EXERCISE INSTRUCTIONS - Restate word for word the lines of the entries below, starting with the line that holds "image of cervical" and ending with the line that holds "histopathology image reveals", and no others.

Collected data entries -
+===+

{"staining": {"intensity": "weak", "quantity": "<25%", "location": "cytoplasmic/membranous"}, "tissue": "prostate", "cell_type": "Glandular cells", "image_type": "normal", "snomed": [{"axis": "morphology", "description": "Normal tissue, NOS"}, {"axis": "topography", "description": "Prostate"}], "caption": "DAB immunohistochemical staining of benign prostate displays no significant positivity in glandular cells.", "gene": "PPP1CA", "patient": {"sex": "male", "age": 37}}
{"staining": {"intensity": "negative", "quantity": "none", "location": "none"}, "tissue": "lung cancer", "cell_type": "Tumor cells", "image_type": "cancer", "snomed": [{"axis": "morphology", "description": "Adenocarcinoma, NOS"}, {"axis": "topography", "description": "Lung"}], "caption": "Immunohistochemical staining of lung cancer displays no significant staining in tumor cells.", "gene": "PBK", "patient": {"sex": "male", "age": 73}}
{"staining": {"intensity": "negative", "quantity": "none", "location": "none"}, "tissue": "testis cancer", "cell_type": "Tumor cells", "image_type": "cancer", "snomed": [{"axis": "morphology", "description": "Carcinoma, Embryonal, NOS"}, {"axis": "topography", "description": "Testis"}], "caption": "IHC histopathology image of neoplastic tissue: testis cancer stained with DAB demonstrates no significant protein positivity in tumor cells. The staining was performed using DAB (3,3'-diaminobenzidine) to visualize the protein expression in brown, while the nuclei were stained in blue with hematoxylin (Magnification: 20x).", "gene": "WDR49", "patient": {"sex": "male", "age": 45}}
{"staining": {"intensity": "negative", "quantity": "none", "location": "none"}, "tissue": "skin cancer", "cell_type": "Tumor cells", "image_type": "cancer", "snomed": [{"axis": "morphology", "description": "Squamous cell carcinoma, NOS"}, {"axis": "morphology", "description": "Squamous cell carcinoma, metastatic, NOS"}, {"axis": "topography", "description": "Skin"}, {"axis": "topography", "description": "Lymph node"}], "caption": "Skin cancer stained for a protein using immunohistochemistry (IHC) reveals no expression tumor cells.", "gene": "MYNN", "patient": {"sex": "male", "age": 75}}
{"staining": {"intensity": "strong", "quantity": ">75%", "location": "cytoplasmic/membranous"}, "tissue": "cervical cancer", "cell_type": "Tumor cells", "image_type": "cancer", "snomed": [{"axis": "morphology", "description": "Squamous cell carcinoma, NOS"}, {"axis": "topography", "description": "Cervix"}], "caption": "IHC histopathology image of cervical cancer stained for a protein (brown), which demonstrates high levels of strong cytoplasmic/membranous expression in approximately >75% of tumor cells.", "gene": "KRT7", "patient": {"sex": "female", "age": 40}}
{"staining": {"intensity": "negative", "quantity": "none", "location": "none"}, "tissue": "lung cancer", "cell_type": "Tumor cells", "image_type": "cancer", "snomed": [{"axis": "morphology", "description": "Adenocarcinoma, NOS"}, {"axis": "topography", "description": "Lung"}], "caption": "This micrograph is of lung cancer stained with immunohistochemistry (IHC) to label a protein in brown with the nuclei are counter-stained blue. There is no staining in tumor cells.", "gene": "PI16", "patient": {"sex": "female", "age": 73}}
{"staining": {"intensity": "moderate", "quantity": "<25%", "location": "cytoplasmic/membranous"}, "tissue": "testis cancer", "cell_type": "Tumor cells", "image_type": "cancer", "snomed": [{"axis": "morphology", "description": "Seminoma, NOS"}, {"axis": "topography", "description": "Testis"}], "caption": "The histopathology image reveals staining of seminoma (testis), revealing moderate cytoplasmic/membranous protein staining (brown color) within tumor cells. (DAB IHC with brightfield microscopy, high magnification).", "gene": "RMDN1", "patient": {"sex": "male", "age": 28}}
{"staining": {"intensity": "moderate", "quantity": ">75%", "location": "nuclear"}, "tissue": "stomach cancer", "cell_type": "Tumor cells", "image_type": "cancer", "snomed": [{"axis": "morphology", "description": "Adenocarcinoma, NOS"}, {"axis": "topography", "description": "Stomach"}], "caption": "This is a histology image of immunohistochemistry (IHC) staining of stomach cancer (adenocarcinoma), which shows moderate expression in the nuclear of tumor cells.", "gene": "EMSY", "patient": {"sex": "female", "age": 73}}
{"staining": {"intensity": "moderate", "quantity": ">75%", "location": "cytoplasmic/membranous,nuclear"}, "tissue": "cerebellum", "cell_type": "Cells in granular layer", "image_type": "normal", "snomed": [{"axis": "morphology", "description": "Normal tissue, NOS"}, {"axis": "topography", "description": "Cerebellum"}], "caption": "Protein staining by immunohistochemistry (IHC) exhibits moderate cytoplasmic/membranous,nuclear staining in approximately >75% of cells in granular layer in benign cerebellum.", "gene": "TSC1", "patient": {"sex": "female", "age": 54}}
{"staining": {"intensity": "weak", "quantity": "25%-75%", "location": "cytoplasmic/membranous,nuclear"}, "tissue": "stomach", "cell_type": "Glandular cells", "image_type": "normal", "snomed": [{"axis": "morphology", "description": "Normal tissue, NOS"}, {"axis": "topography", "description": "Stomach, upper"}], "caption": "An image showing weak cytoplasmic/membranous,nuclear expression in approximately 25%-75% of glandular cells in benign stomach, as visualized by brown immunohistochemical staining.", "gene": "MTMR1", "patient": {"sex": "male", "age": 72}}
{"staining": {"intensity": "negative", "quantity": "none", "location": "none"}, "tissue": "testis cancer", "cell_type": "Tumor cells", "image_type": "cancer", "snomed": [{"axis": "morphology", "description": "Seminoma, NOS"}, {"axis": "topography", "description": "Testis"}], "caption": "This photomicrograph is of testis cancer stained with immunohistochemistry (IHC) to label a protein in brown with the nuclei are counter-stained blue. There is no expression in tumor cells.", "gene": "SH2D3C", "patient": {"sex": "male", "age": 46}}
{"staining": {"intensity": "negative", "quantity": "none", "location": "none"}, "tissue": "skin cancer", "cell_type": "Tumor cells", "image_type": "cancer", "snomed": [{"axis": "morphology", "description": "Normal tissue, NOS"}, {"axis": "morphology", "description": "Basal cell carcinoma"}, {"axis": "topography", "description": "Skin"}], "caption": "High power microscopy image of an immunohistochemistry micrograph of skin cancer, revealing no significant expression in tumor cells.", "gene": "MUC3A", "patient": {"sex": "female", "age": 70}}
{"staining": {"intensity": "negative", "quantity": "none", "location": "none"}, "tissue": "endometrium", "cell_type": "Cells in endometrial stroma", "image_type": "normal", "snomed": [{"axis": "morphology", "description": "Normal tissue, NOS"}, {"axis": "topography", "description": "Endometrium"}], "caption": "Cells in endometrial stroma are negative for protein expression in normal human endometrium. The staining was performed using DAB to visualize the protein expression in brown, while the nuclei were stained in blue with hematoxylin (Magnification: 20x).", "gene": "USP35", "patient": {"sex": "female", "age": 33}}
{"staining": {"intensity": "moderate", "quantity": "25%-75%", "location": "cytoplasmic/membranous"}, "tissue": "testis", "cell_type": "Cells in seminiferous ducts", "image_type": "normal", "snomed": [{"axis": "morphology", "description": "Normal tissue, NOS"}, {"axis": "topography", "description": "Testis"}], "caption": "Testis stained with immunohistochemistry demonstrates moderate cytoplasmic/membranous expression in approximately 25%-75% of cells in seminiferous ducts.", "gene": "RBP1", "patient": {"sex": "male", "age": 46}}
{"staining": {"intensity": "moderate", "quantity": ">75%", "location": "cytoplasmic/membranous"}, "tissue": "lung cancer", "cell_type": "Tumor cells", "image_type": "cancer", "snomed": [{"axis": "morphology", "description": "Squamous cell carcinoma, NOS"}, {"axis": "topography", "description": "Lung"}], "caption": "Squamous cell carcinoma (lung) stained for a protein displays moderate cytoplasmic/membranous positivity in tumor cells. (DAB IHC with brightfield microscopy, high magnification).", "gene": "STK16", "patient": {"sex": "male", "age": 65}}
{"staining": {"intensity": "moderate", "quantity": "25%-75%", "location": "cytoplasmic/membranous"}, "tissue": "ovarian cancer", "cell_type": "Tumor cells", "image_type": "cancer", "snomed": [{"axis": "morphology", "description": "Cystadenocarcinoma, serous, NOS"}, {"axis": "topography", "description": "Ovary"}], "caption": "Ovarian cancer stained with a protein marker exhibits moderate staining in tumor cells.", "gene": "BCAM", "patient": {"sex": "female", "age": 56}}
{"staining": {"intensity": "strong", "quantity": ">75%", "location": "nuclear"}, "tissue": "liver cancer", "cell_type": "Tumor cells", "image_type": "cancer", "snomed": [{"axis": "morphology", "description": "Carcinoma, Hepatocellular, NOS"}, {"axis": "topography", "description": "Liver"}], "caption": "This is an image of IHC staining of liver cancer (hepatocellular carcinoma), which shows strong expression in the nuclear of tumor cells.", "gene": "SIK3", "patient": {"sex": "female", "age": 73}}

+===+

EXERCISE RESPONSE -
{"staining": {"intensity": "strong", "quantity": ">75%", "location": "cytoplasmic/membranous"}, "tissue": "cervical cancer", "cell_type": "Tumor cells", "image_type": "cancer", "snomed": [{"axis": "morphology", "description": "Squamous cell carcinoma, NOS"}, {"axis": "topography", "description": "Cervix"}], "caption": "IHC histopathology image of cervical cancer stained for a protein (brown), which demonstrates high levels of strong cytoplasmic/membranous expression in approximately >75% of tumor cells.", "gene": "KRT7", "patient": {"sex": "female", "age": 40}}
{"staining": {"intensity": "negative", "quantity": "none", "location": "none"}, "tissue": "lung cancer", "cell_type": "Tumor cells", "image_type": "cancer", "snomed": [{"axis": "morphology", "description": "Adenocarcinoma, NOS"}, {"axis": "topography", "description": "Lung"}], "caption": "This micrograph is of lung cancer stained with immunohistochemistry (IHC) to label a protein in brown with the nuclei are counter-stained blue. There is no staining in tumor cells.", "gene": "PI16", "patient": {"sex": "female", "age": 73}}
{"staining": {"intensity": "moderate", "quantity": "<25%", "location": "cytoplasmic/membranous"}, "tissue": "testis cancer", "cell_type": "Tumor cells", "image_type": "cancer", "snomed": [{"axis": "morphology", "description": "Seminoma, NOS"}, {"axis": "topography", "description": "Testis"}], "caption": "The histopathology image reveals staining of seminoma (testis), revealing moderate cytoplasmic/membranous protein staining (brown color) within tumor cells. (DAB IHC with brightfield microscopy, high magnification).", "gene": "RMDN1", "patient": {"sex": "male", "age": 28}}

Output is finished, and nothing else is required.